Épreciso lembrar que nossos valores
morais podem se modificar; eles se ancoram em um espaço historicamente e
socialmente demarcado. É importante refletir sobre as consequências de certas
práticas discriminatórias, práticas essas que constantemente advêm de verdades
absolutas e de patologias (perversões) que hoje em dia rodeiam o campo
científico.
Lembrando
de Carlos e André, será que eles ainda seriam considerados na “perversão”?

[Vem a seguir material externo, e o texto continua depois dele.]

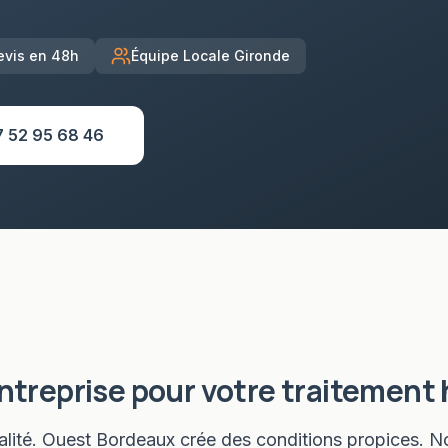
evis en 48h
Équipe Locale Gironde
7 52 95 68 46
entreprise pour votre
traitement 
talité. Ouest Bordeaux crée des conditions propices. N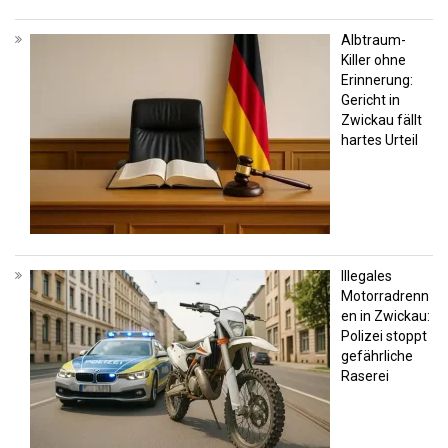
Albtraum-
Killer ohne
Erinnerung:
Gericht in
Zwickau fällt
hartes Urteil
Illegales
Motorradrenn
en in Zwickau:
Polizei stoppt
gefährliche
Raserei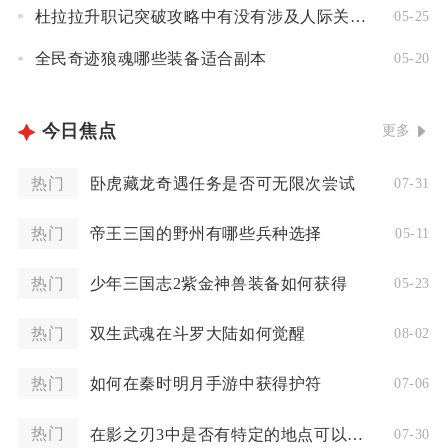
杜拉拉升职记突破攻略中有没有涉及人际关系的建议
05-25
全民奇迹狼魂哪些装备适合副本
05-20
今日焦点
更多
热门
卧虎藏龙奇遇任务是否可无限次尝试
07-31
热门
帝王三国的野州有哪些兵种选择
05-11
热门
少年三国志2紫金神兽装备如何获得
05-23
热门
双生武魂在斗罗大陆如何觉醒
08-02
热门
如何在秦时明月手游中获得护符
07-06
热门
在影之刃3中是否有特定的地点可以刷到符文
07-30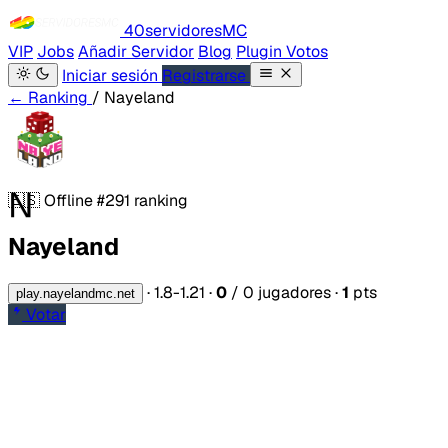
40servidores
MC
VIP
Jobs
Añadir Servidor
Blog
Plugin Votos
Iniciar sesión
Registrarse
← Ranking
/ Nayeland
N
🇪🇸
Offline
#291 ranking
Nayeland
·
1.8-1.21
·
0
/ 0 jugadores
·
1
pts
play.nayelandmc.net
Votar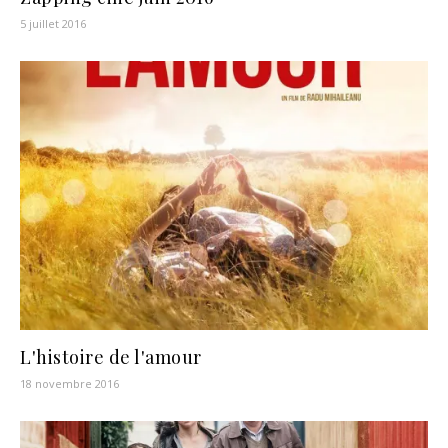
5 juillet 2016
L'histoire de l'amour
18 novembre 2016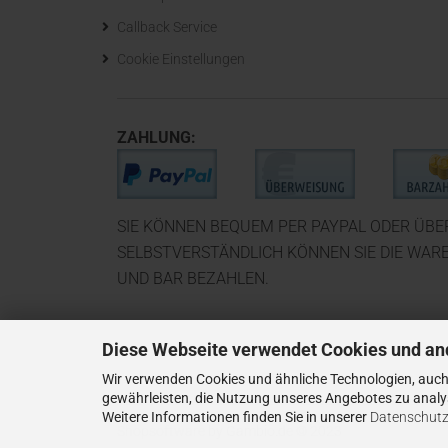
Callback Service
Cookie Einstellungen
ZAHLUNG:
SIE KÖNNEN BEQUEM PER PAYPAL ODER ÜB
SELBSTVERSTÄNDLICH KÖNNEN SIE DIE WAR
UND BAR BEZAHLEN.
Diese Webseite verwendet Cookies und an
Wir verwenden Cookies und ähnliche Technologien, auch 
gewährleisten, die Nutzung unseres Angebotes zu analys
Weitere Informationen finden Sie in unserer
Datenschutz
Shopsoftware
by Gambio.de © 2023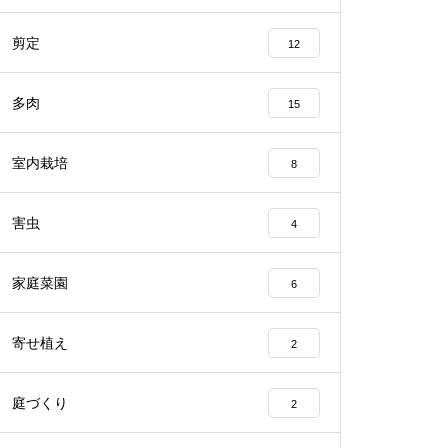
剪定
12
多肉
15
室内栽培
8
害虫
4
家庭菜園
6
寄せ植え
2
庭づくり
2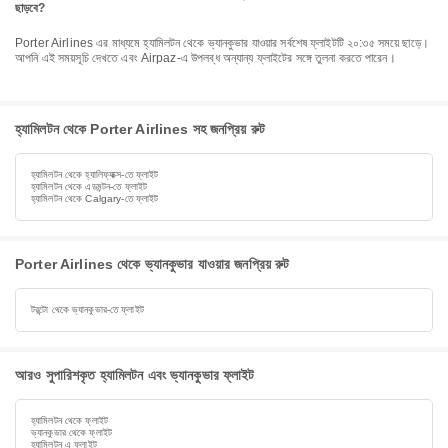
ছাড়বে?
Porter Airlines এর মাধ্যমে হ্যামিলটন থেকে ভ্যানকুভার যাওয়ার সর্বশেষ ফ্লাইটটি ২০:৩৫ সময়ে ছাড়ে।
আপনি এই সময়সূচি দেখতে এবং Airpaz-এ উপলব্ধ অন্যান্য ফ্লাইটের সঙ্গে তুলনা করতে পারেন।
হ্যামিলটন থেকে Porter Airlines সহ জনপ্রিয় রুট
হ্যামিলটন থেকে হ্যালিফ্যাক্স-তে ফ্লাইট
হ্যামিলটন থেকে এডমন্টন-তে ফ্লাইট
হ্যামিলটন থেকে Calgary-তে ফ্লাইট
Porter Airlines থেকে ভ্যানকুভার যাওয়ার জনপ্রিয় রুট
টরন্টো থেকে ভ্যানকুভার-তে ফ্লাইট
আরও সুপারিশকৃত হ্যামিলটন এবং ভ্যানকুভার ফ্লাইট
হ্যামিলটন থেকে ফ্লাইট
ভ্যানকুভার থেকে ফ্লাইট
হ্যামিলটন এ ফ্লাইট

Talvez esse casal ainda divida opiniões. Mas pode ser útil lembrar das ideias
de Foucault: Carlos e André podem estar seguindo uma ética que diz respeito à
uma relação ética entre o que é dito
como tal pela sociedade e uma relação com si. Assim como podem criar um estigma
(que podem se pautar ou não em argumentos cristãos), essas categorias também
podem ter um efeito positivo, permitindo aos indivíduos que falem por si e
reivindiquem os seus direitos; mas é importante, sempre que nos depararmos com
certezas muito concretas, nos lembrarmos de Carlos, de André e das múltiplas
possibilidades.
Referências:
FOUCAULT,
M. História da Sexualidade I: a vontade de saber. Rio de Janeiro: ed. Graal,
1985.
MARCONDES, D. Textos Básicos de Ética de Platão a Foucault. Jorge Zahar Editor. Rio de Janeiro. 3 ed. 2008.
MARCONDES, D. Textos Básicos de Ética de Platão a Foucault. Jorge Zahar Editor. Rio de Janeiro. 3 ed. 2008.